▸ **What is being asked**: Output all of the data exactly as it appears, but leave out any pictures it contains.

(Beginning of Data for the task)

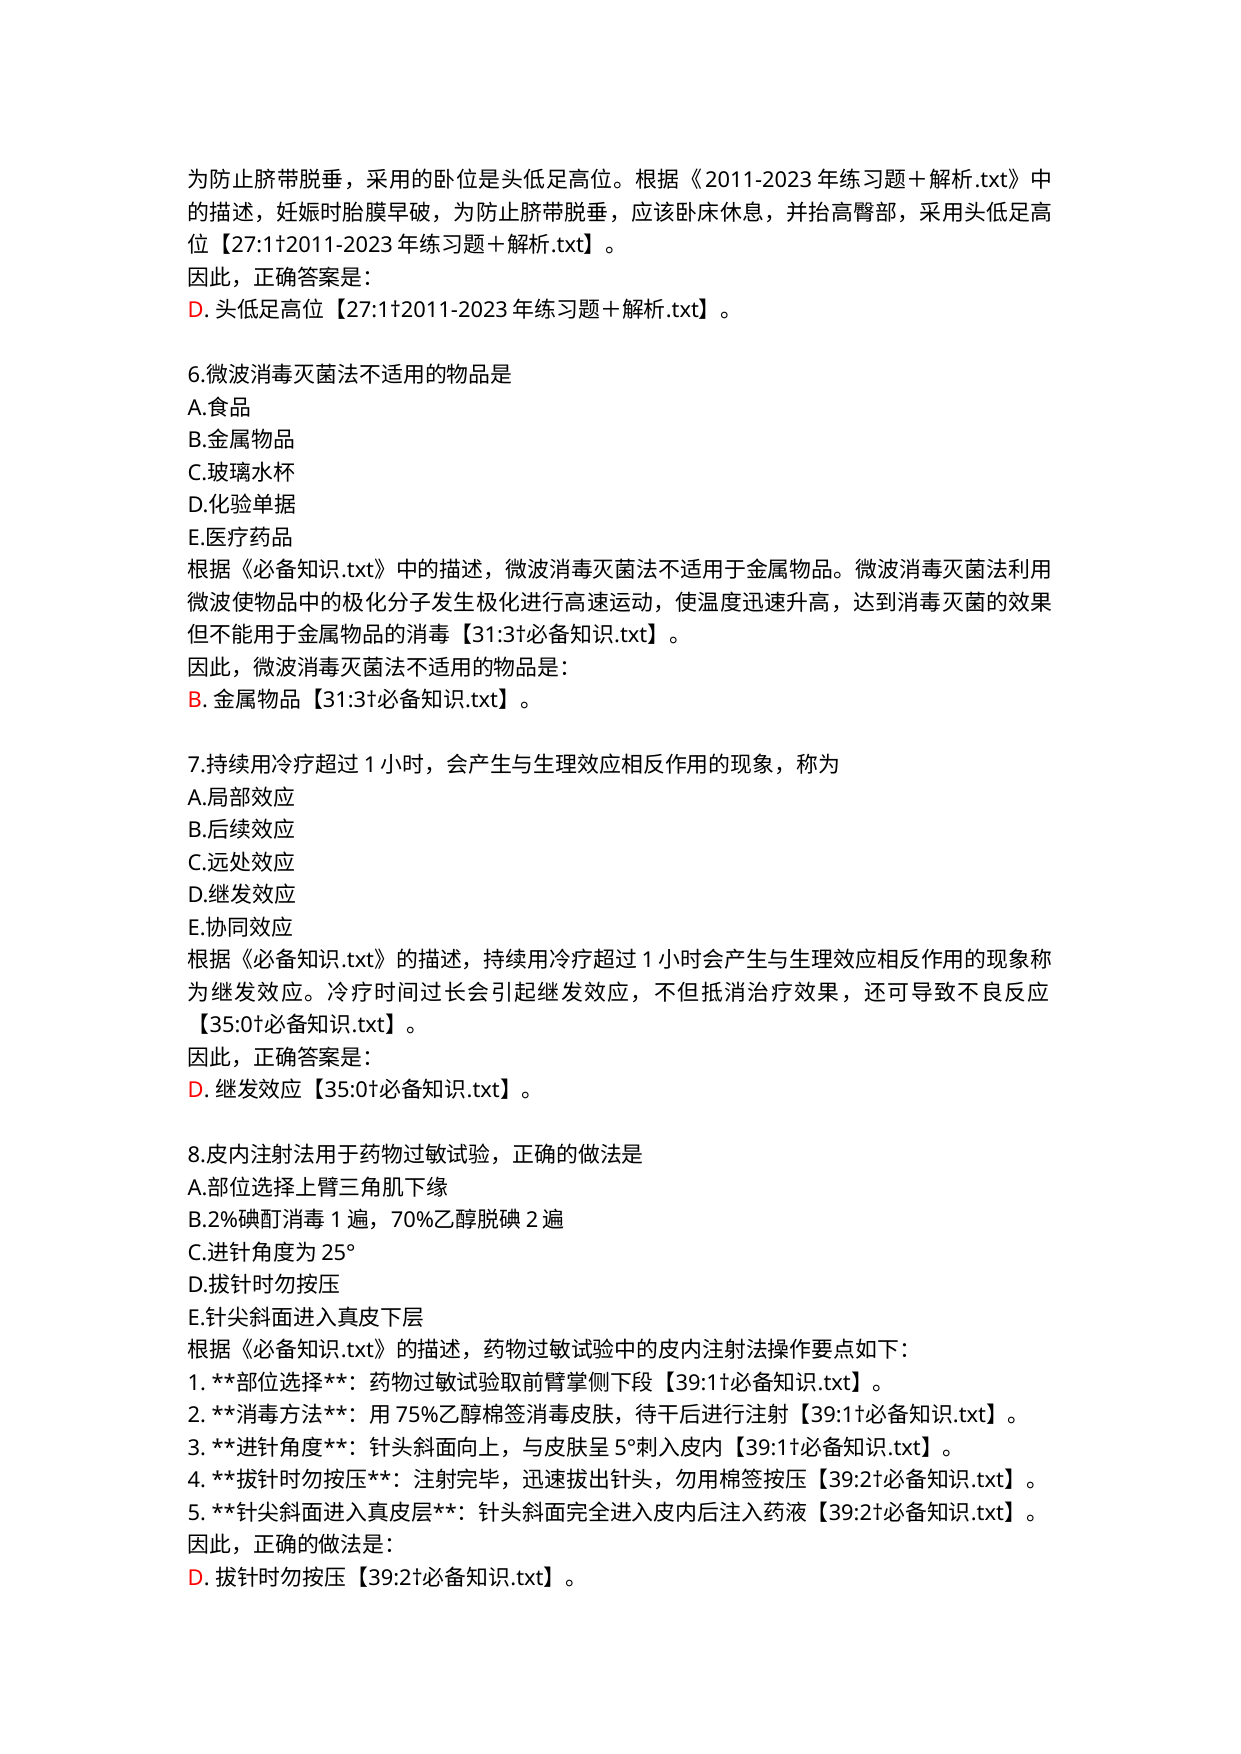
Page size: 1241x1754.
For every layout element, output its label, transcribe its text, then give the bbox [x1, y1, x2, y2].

text 6.微波消毒灭菌法不适用的物品是 [187, 357, 1053, 389]
text C.玻璃水杯 [187, 454, 1053, 487]
text B. 金属物品【31:3†必备知识.txt】。 [187, 682, 1053, 714]
text E.医疗药品 [187, 519, 1053, 552]
text 7.持续用冷疗超过1小时，会产生与生理效应相反作用的现象，称为 [187, 747, 1053, 779]
text D.拔针时勿按压 [187, 1267, 1053, 1299]
text 8.皮内注射法用于药物过敏试验，正确的做法是 [187, 1137, 1053, 1169]
text 为防止脐带脱垂，采用的卧位是头低足高位。根据《2011-2023年练习题＋解析.txt》中的描述，妊娠时胎膜早破，为防止脐带脱垂，应该卧床休息，并抬高臀部，采用头低足高位【27:1†2011-2023年练习题＋解析.txt】。 [187, 162, 1053, 259]
text A.局部效应 [187, 779, 1053, 812]
text B.2%碘酊消毒1遍，70%乙醇脱碘2遍 [187, 1202, 1053, 1234]
text D.化验单据 [187, 487, 1053, 519]
text 因此，微波消毒灭菌法不适用的物品是： [187, 649, 1053, 682]
text E.针尖斜面进入真皮下层 [187, 1299, 1053, 1332]
text D.继发效应 [187, 877, 1053, 909]
text 根据《必备知识.txt》中的描述，微波消毒灭菌法不适用于金属物品。微波消毒灭菌法利用微波使物品中的极化分子发生极化进行高速运动，使温度迅速升高，达到消毒灭菌的效果，但不能用于金属物品的消毒【31:3†必备知识.txt】。 [187, 552, 1053, 649]
text D. 头低足高位【27:1†2011-2023年练习题＋解析.txt】。 [187, 292, 1053, 324]
text 因此，正确的做法是： [187, 1527, 1053, 1559]
text D. 继发效应【35:0†必备知识.txt】。 [187, 1072, 1053, 1104]
text 3. **进针角度**：针头斜面向上，与皮肤呈5°刺入皮内【39:1†必备知识.txt】。 [187, 1429, 1053, 1462]
text E.协同效应 [187, 909, 1053, 942]
text 4. **拔针时勿按压**：注射完毕，迅速拔出针头，勿用棉签按压【39:2†必备知识.txt】。 [187, 1462, 1053, 1494]
text 根据《必备知识.txt》的描述，持续用冷疗超过1小时会产生与生理效应相反作用的现象称为继发效应。冷疗时间过长会引起继发效应，不但抵消治疗效果，还可导致不良反应【35:0†必备知识.txt】。 [187, 942, 1053, 1039]
text 因此，正确答案是： [187, 1039, 1053, 1072]
text 5. **针尖斜面进入真皮层**：针头斜面完全进入皮内后注入药液【39:2†必备知识.txt】。 [187, 1494, 1053, 1527]
text 根据《必备知识.txt》的描述，药物过敏试验中的皮内注射法操作要点如下： [187, 1332, 1053, 1364]
text B.后续效应 [187, 812, 1053, 844]
text 1. **部位选择**：药物过敏试验取前臂掌侧下段【39:1†必备知识.txt】。 [187, 1364, 1053, 1397]
text A.部位选择上臂三角肌下缘 [187, 1169, 1053, 1202]
text 2. **消毒方法**：用75%乙醇棉签消毒皮肤，待干后进行注射【39:1†必备知识.txt】。 [187, 1397, 1053, 1429]
text C.进针角度为25° [187, 1234, 1053, 1267]
text C.远处效应 [187, 844, 1053, 877]
text B.金属物品 [187, 422, 1053, 454]
text A.食品 [187, 389, 1053, 422]
text D. 拔针时勿按压【39:2†必备知识.txt】。 [187, 1559, 1053, 1592]
text 因此，正确答案是： [187, 259, 1053, 292]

(End of Data for the task)

▸ **Result below**:
Page size: 1241x1754.
For every layout element, output its label, transcribe its text, then give the bbox [x1, y1, x2, y2].

text 6.微波消毒灭菌法不适用的物品是 [187, 357, 1053, 389]
text C.玻璃水杯 [187, 454, 1053, 487]
text B. 金属物品【31:3†必备知识.txt】。 [187, 682, 1053, 714]
text E.医疗药品 [187, 519, 1053, 552]
text 7.持续用冷疗超过1小时，会产生与生理效应相反作用的现象，称为 [187, 747, 1053, 779]
text D.拔针时勿按压 [187, 1267, 1053, 1299]
text 8.皮内注射法用于药物过敏试验，正确的做法是 [187, 1137, 1053, 1169]
text 为防止脐带脱垂，采用的卧位是头低足高位。根据《2011-2023年练习题＋解析.txt》中的描述，妊娠时胎膜早破，为防止脐带脱垂，应该卧床休息，并抬高臀部，采用头低足高位【27:1†2011-2023年练习题＋解析.txt】。 [187, 162, 1053, 259]
text A.局部效应 [187, 779, 1053, 812]
text B.2%碘酊消毒1遍，70%乙醇脱碘2遍 [187, 1202, 1053, 1234]
text D.化验单据 [187, 487, 1053, 519]
text 因此，微波消毒灭菌法不适用的物品是： [187, 649, 1053, 682]
text E.针尖斜面进入真皮下层 [187, 1299, 1053, 1332]
text D.继发效应 [187, 877, 1053, 909]
text 根据《必备知识.txt》中的描述，微波消毒灭菌法不适用于金属物品。微波消毒灭菌法利用微波使物品中的极化分子发生极化进行高速运动，使温度迅速升高，达到消毒灭菌的效果，但不能用于金属物品的消毒【31:3†必备知识.txt】。 [187, 552, 1053, 649]
text D. 头低足高位【27:1†2011-2023年练习题＋解析.txt】。 [187, 292, 1053, 324]
text 因此，正确的做法是： [187, 1527, 1053, 1559]
text D. 继发效应【35:0†必备知识.txt】。 [187, 1072, 1053, 1104]
text 3. **进针角度**：针头斜面向上，与皮肤呈5°刺入皮内【39:1†必备知识.txt】。 [187, 1429, 1053, 1462]
text E.协同效应 [187, 909, 1053, 942]
text 4. **拔针时勿按压**：注射完毕，迅速拔出针头，勿用棉签按压【39:2†必备知识.txt】。 [187, 1462, 1053, 1494]
text 根据《必备知识.txt》的描述，持续用冷疗超过1小时会产生与生理效应相反作用的现象称为继发效应。冷疗时间过长会引起继发效应，不但抵消治疗效果，还可导致不良反应【35:0†必备知识.txt】。 [187, 942, 1053, 1039]
text 因此，正确答案是： [187, 1039, 1053, 1072]
text 5. **针尖斜面进入真皮层**：针头斜面完全进入皮内后注入药液【39:2†必备知识.txt】。 [187, 1494, 1053, 1527]
text 根据《必备知识.txt》的描述，药物过敏试验中的皮内注射法操作要点如下： [187, 1332, 1053, 1364]
text B.后续效应 [187, 812, 1053, 844]
text 1. **部位选择**：药物过敏试验取前臂掌侧下段【39:1†必备知识.txt】。 [187, 1364, 1053, 1397]
text A.部位选择上臂三角肌下缘 [187, 1169, 1053, 1202]
text 2. **消毒方法**：用75%乙醇棉签消毒皮肤，待干后进行注射【39:1†必备知识.txt】。 [187, 1397, 1053, 1429]
text C.进针角度为25° [187, 1234, 1053, 1267]
text C.远处效应 [187, 844, 1053, 877]
text B.金属物品 [187, 422, 1053, 454]
text A.食品 [187, 389, 1053, 422]
text D. 拔针时勿按压【39:2†必备知识.txt】。 [187, 1559, 1053, 1592]
text 因此，正确答案是： [187, 259, 1053, 292]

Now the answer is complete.